(Saved entries)
====
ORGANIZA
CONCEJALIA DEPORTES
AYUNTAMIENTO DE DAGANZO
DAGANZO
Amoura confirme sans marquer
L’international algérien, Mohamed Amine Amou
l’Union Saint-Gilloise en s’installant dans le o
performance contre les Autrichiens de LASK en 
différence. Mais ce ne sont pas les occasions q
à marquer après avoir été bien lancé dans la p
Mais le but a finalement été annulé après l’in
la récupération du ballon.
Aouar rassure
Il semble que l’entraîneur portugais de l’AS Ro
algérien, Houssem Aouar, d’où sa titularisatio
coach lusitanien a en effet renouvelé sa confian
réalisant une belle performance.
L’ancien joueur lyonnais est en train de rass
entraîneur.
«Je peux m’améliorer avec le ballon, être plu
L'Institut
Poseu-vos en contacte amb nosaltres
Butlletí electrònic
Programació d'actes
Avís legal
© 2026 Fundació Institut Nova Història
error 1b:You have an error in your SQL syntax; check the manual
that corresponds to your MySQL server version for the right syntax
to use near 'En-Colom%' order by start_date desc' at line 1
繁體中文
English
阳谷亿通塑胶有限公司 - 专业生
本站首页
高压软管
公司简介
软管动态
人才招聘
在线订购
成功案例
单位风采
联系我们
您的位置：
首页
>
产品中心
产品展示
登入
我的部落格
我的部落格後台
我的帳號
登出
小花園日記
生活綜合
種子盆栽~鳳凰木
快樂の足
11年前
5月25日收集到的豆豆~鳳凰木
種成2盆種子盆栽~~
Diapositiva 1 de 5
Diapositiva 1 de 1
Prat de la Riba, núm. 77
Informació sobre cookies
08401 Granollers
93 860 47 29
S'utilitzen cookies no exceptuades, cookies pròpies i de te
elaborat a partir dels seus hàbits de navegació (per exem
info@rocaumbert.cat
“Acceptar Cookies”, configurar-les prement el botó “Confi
====
Which lines of the records contain the word "marquer"? Copy each of them.

RESULT
Amoura confirme sans marquer
à marquer après avoir été bien lancé dans la p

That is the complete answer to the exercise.